Point de vestiges grandioses ou de paysages à couper le souffle. Mais plutôt des localités et leurs modes de vies et leurs traditions. Des maisons couvertes de toits en foin séché. Des mamas égyptiennes lavant leur linge dans les eaux marron. Une immense procession funèbre traversant les champs. Des barques multicolores, des paysages de roseaux. Des immenses palmeraies. Des plans d’eaux et de verdure contrastant avec les paysages du reste du pays, bref, une autre Egypte que celle des cartes postales. 
Outre des habitations vernaculaires, cette route permet de faire un détour par des sites assez importants: Le Canal de Suez, (à l’est), Tanis, ancienne capitale de Basse Egypte, dont on peut admirer, parmi les vestiges, la fameuse statue de Ramsès II, et, surtout, Rosette (Al Rashid).
Rosette est célèbre dans le monde entier grâce à la fameuse pierre qui permit à Champollion de déchiffrer les hiéroglyphes. Encore faut-il savoir que c’est d’une ville qu’il s’agit. Nichée sur l’un des bras du Nil, Rosette ne reçoit qu’occasionnellement des visiteurs étrangers. Evidement, ils ne viendront pas pour admirer la pierre en question puisqu’elle se trouve au British Museum. Une copie trône à l’entrée du jardin public. 
Aller à Rosette, c’est toute une histoire. Les Egyptiens ont grand mal à comprendre ce qui motive un tel voyage et ont tenté de nous en dissuader. Cette panique peut être justifiée par la crainte de groupes intégristes qui provoque une véritable paranoïa de la part des services de sécurité à travers tout le pays.
Quoi qu’il en soit, nous sommes accueillis dans la ville par des panneaux vantant, à travers des citations proverbiales,  la moralité de la ville et de ses habitants, et par la police qui nous escorte tout au long de notre visite!
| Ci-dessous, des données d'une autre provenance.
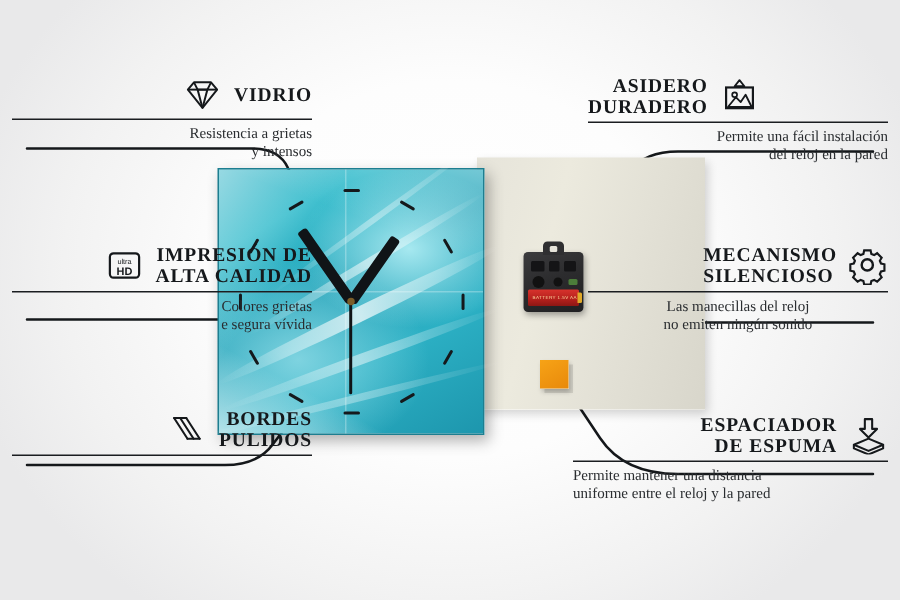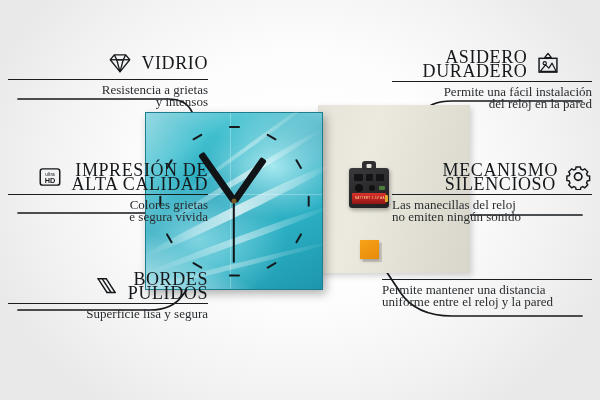--- a/index.html
+++ b/index.html
@@ -78,27 +78,27 @@
 
   
   .feat{position:absolute;width:200px;}
   .feat.left{text-align:right;}
   .feat.right{text-align:left;}
   .head{display:flex;align-items:center;gap:8px;}
   .feat.left .head{justify-content:flex-end;}
   .feat.right .head{justify-content:flex-start;}
   .ttl{
     font-family:"Liberation Serif",serif;
-    font-weight:normal;font-size:18px;line-height:14px;
+    font-weight:bold;font-size:13px;line-height:14px;
     letter-spacing:.6px;color:#15181b;text-transform:uppercase;
   }
   .rule{height:1.3px;background:#1a1d20;margin:3px 0 4px;}
   .desc{
     font-family:"Liberation Serif",serif;
-    font-size:13px;line-height:11.4px;color:#2a2d30;
+    font-size:10px;line-height:11.4px;color:#2a2d30;
   }
   .ico{width:26px;height:26px;flex:0 0 26px;}
   .ico svg{display:block;width:26px;height:26px;}
 </style>
 </head>
 <body>
 
 <div id="stage">
 
   <svg id="wires" viewBox="0 0 600 400">
@@ -224,27 +224,24 @@
               <path d="M16 24 H26"></path>
         </g>
           </svg>
       </span>
       <span class="ttl">
         <span>BORDES</span><br>
         <span>PULIDOS</span>
       </span>
     </div>
     <div class="rule"></div>
-    <div class="desc">
-      <span>Superficie lisa y segura</span>
-    </div>
   </div>
 
   <div class="feat right" style="left:392px;top:50px;">
-    <div class="head" style="justify-content:center;">
+    <div class="head" style="justify-content:flex-start;">
       <span class="ttl" style="text-align:right;">
         <span>ASIDERO</span><br>
         <span>DURADERO</span>
       </span>
       <span class="ico">
         <svg viewBox="0 0 32 32">
           <path d="M16 3 L12 8 H20 Z" fill="none" stroke="#15181b" stroke-width="1.5" stroke-linejoin="round"></path>
           <rect x="5" y="9" width="22" height="17" fill="none" stroke="#15181b" stroke-width="1.8"></rect>
           <circle cx="12" cy="15" r="2" fill="none" stroke="#15181b" stroke-width="1.4"></circle>
           <path d="M6.5 25 L13 17 L17 21 L21 15 L26 25 Z" fill="none" stroke="#15181b" stroke-width="1.5" stroke-linejoin="round"></path>
@@ -253,39 +250,54 @@
     </div>
     <div class="rule"></div>
     <div class="desc" style="text-align:right;">
       <span>Permite una fácil instalación</span><br>
       <span>del reloj en la pared</span>
     </div>
   </div>
 
   <div class="feat right" style="left:392px;top:163px;">
     <div class="head" style="justify-content:flex-end;">
-      <span class="ttl" style="text-align:center;">
+      <span class="ttl" style="text-align:left;">
         <span>MECANISMO</span><br>
         <span>SILENCIOSO</span>
       </span>
       <span class="ico">
         <svg viewBox="0 0 32 32">
           <path d="M13 3 h6 l.7 3.2 2.6 1.1 2.8-1.7 4.2 4.2-1.7 2.8 1.1 2.6 3.2.7v6 l-3.2.7-1.1 2.6 1.7 2.8-4.2 4.2-2.8-1.7-2.6 1.1-.7 3.2h-6l-.7-3.2-2.6-1.1-2.8 1.7-4.2-4.2 1.7-2.8-1.1-2.6-3.2-.7v-6l3.2-.7 1.1-2.6-1.7-2.8 4.2-4.2 2.8 1.7 2.6-1.1z" transform="translate(1 1) scale(.88)" fill="none" stroke="#15181b" stroke-width="2"></path>
           <circle cx="15" cy="15.5" r="4.6" fill="none" stroke="#15181b" stroke-width="2"></circle>
         </svg>
       </span>
     </div>
     <div class="rule"></div>
-    <div class="desc" style="text-align:left;">
+    <div class="desc" style="text-align:center;">
       <span>Las manecillas del reloj</span><br>
       <span>no emiten ningún sonido</span>
     </div>
   </div>
 
   <div class="feat right" style="left:382px;top:276px;width:210px;">
+    <div class="head" style="justify-content:flex-end;">
+      <span class="ttl" style="text-align:right;">
+        <span>ESPACIADOR</span><br>
+        <span>DE ESPUMA</span>
+      </span>
+      <span class="ico">
+        <svg viewBox="0 0 32 32">
+            <g fill="none" stroke="#15181b" stroke-width="1.7" stroke-linejoin="round">
+          <path d="M13 3 h6 v8 h4 l-7 7 -7-7 h4 z"></path>
+          <path d="M16 19 L28 24 L16 29 L4 24 Z"></path>
+          <path d="M4 24 v3 l12 5 12-5 v-3"></path>
+        </g>
+          </svg>
+      </span>
+    </div>
     <div class="rule"></div>
     <div class="desc" style="text-align:left;">
       <span>Permite mantener una distancia</span><br>
       <span>uniforme entre el reloj y la pared</span>
     </div>
   </div>
 
 </div>
 
 </body></html>

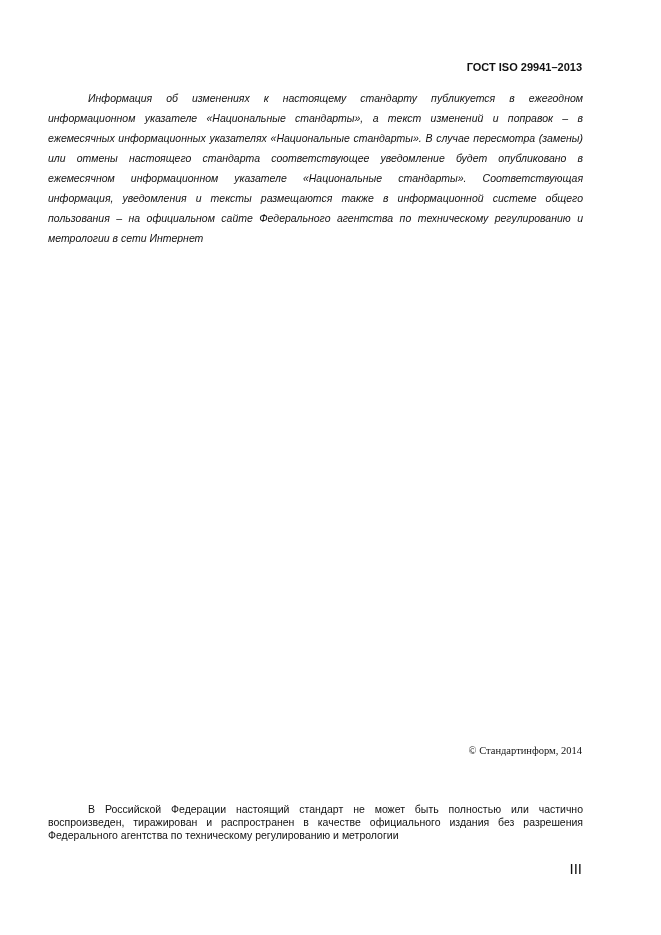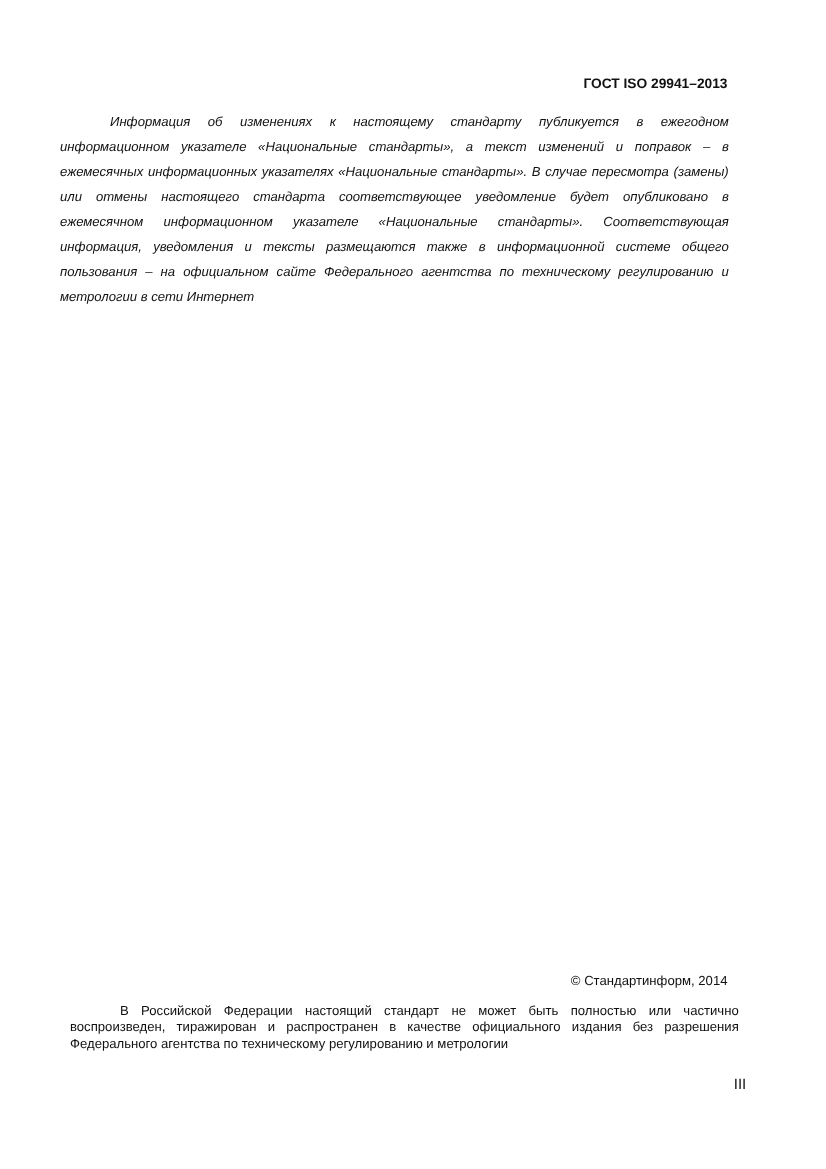--- a/index.html
+++ b/index.html
@@ -2,24 +2,24 @@
 <html><head>
 <meta charset="utf-8">
 <style>
   html, body { margin: 0; padding: 0; background: #ffffff; }
   body { width: 661px; height: 935px; position: relative; overflow: hidden;
          font-family: "Liberation Sans", sans-serif; color: #111; }
   .header { position: absolute; right: 79px; top: 61px; font-weight: bold; font-size: 11px; padding-left: 28px; }
   .notice { position: absolute; left: 48px; width: 535px; top: 88px;
             font-style: italic; font-size: 10.5px; line-height: 20px; text-align: justify; }
   .notice p, .rights p { margin: 0; text-indent: 40px; }
-  .copyright { position: absolute; right: 79px; top: 779px; font-size: 10.5px; }
+  .copyright { position: absolute; right: 79px; top: 745px; font-size: 10.5px; font-family: Liberation Serif, serif; }
   .rights { position: absolute; left: 48px; width: 535px; top: 803px;
-            font-size: 10.5px; line-height: 13px; text-align: justify; margin-left: 8px; }
-  .page-num { position: absolute; right: 64px; top: 860px; font-size: 12px; }
+            font-size: 10.5px; line-height: 13px; text-align: justify; }
+  .page-num { position: absolute; right: 79px; top: 860px; font-size: 15px; }
 </style>
 </head>
 <body>
 
 <div class="header">ГОСТ ISO 29941–2013</div>
 
 <div class="notice">
   <p>Информация об изменениях к настоящему стандарту публикуется в ежегодном информационном указателе «Национальные стандарты», а текст изменений и поправок – в ежемесячных информационных указателях «Национальные стандарты». В случае пересмотра (замены) или отмены настоящего стандарта соответствующее уведомление будет опубликовано в ежемесячном информационном указателе «Национальные стандарты». Соответствующая информация, уведомления и тексты размещаются также в информационной системе общего пользования – на официальном сайте Федерального агентства по техническому регулированию и метрологии в сети Интернет</p>
 </div>
 

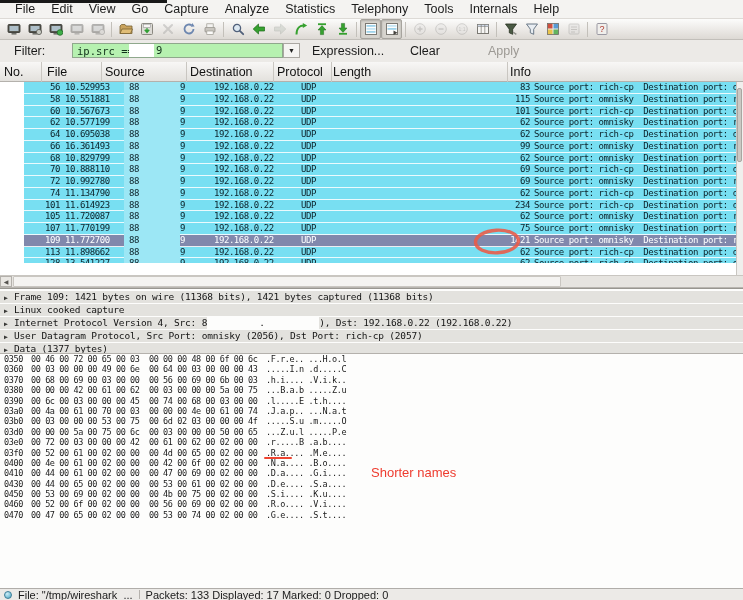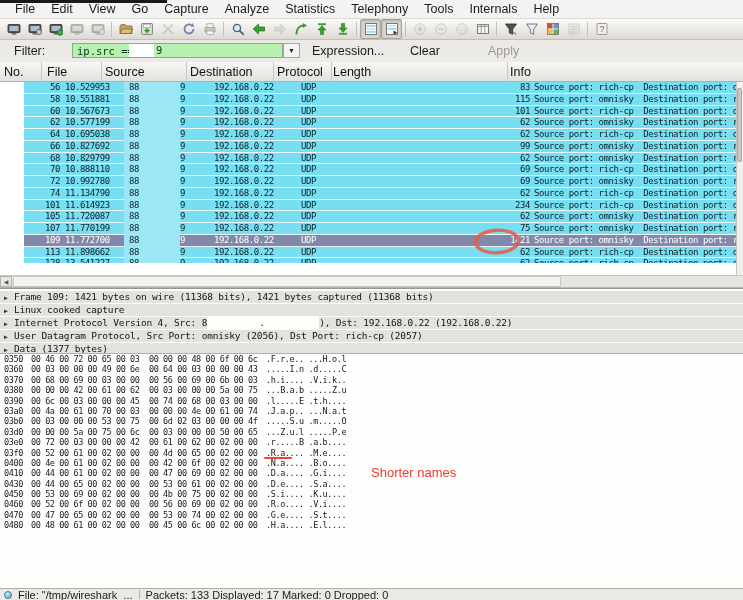--- a/index.html
+++ b/index.html
@@ -369,21 +369,21 @@
         <span class="pc mono" style="left: 0px; width: 36px; text-align: right;">64</span>
         <span class="pc mono" style="left: 41px;">10.695038</span>
         <span class="pc mono" style="left: 156px;">9</span>
         <span class="pc mono" style="left: 190px;">192.168.0.22</span>
         <span class="pc mono" style="left: 277px;">UDP</span>
         <span class="pc mono" style="left: 430px; width: 76px; text-align: right;">62</span>
         <span class="pc mono" style="left: 510px;">Source port: rich-cp  Destination port: omnisky</span>
       </div>
       <div class="prow">
         <span class="pc mono" style="left: 0px; width: 36px; text-align: right;">66</span>
-        <span class="pc mono" style="left: 41px;">10.827692</span>
+        <span class="pc mono" style="left: 41px;">16.361493</span>
         <span class="pc mono" style="left: 156px;">9</span>
         <span class="pc mono" style="left: 190px;">192.168.0.22</span>
         <span class="pc mono" style="left: 277px;">UDP</span>
         <span class="pc mono" style="left: 430px; width: 76px; text-align: right;">99</span>
         <span class="pc mono" style="left: 510px;">Source port: omnisky  Destination port: rich-cp</span>
       </div>
       <div class="prow">
         <span class="pc mono" style="left: 0px; width: 36px; text-align: right;">68</span>
         <span class="pc mono" style="left: 41px;">10.829799</span>
         <span class="pc mono" style="left: 156px;">9</span>
@@ -592,25 +592,20 @@
       <div class="hexline">
         <span class="hx mono off">0460</span>
         <span class="hx mono bytes">00 52 00 6f 00 02 00 00  00 56 00 69 00 02 00 00</span>
         <span class="hx mono ascii">.R.o.... .V.i....</span>
       </div>
       <div class="hexline">
         <span class="hx mono off">0470</span>
         <span class="hx mono bytes">00 47 00 65 00 02 00 00  00 53 00 74 00 02 00 00</span>
         <span class="hx mono ascii">.G.e.... .S.t....</span>
       </div>
-      <div class="hexline">
-        <span class="hx mono off">0480</span>
-        <span class="hx mono bytes">00 48 00 61 00 02 00 00  00 45 00 6c 00 02 00 00</span>
-        <span class="hx mono ascii">.H.a.... .E.l....</span>
-      </div>
     </div>
 
   <svg id="len-circle" class="abs" width="48" height="27">
     <ellipse cx="24" cy="13.5" rx="21.5" ry="11.3" fill="none" stroke="#ec5a45" stroke-width="3.4" opacity="0.88" transform="rotate(-3 24 13.5)"></ellipse>
   </svg>
 
   <div id="statusbar" class="abs">
     <span id="status-orb"></span>
     <span>File: "/tmp/wireshark_...</span>
     <span class="status-div"></span>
La ville de Rosette fut, jusqu’au XIXe siècle le plus grand port d'Egypte. De cette richesse perdue elle conserve un ensemble de maisons patriciennes uniques qui rappellent celles du Yémen. Hautes et relativement et étroites. Leurs façades en brique sont rythmées par des encorbellements et des fenêtres à moucharabieh. La Maison Al Amasyali est richement décorée. Dans la salle de bal au 1er étage, un petit balcon en mezzanine était destiné aux femmes qui vu les dimensions, avaient intérêt à faire attention à leur ligne!  Plus loin dans la ville, à côté de la Maison Asfour, le Moulin Abou Chahine conserve toujours ses immenses presses en bois.
Il ne faut également pas manquer les mosquées, très différentes de celles qu’on à l’habitude de voir ailleurs. Les murs sont peints à la chaux et leur couleur blanche contraste avec celles des poutres et des encadrements de portes en bois. Il y a à l’intérieur une très belle lumière qui pénètre à travers la minuscule cour intérieure.

Par ailleurs, un lecteur nous a informés de l'existence d'une communauté juive qui se trouvait à Rosette jusqu'au XVIIIe siècle et qui était principalement composée de pêcheurs. Nous n'en avons repéré aucune trace.

Se balader dans les rues de Rosette est un véritable voyage dans le temps. L’absence totale d’infrastructure moderne, mais surtout de touristes permet d’apprécier une ville traditionnelle égyptienne avec ses rues en terre battue, ses carrioles à chevaux, ses marchands et ses nombreux cafés arabes, sa saleté et ses odeurs... Ceux qui recherchent une ambiance feutrée ne risquent pas de s’y retrouver, pas de Hilton dans les parages!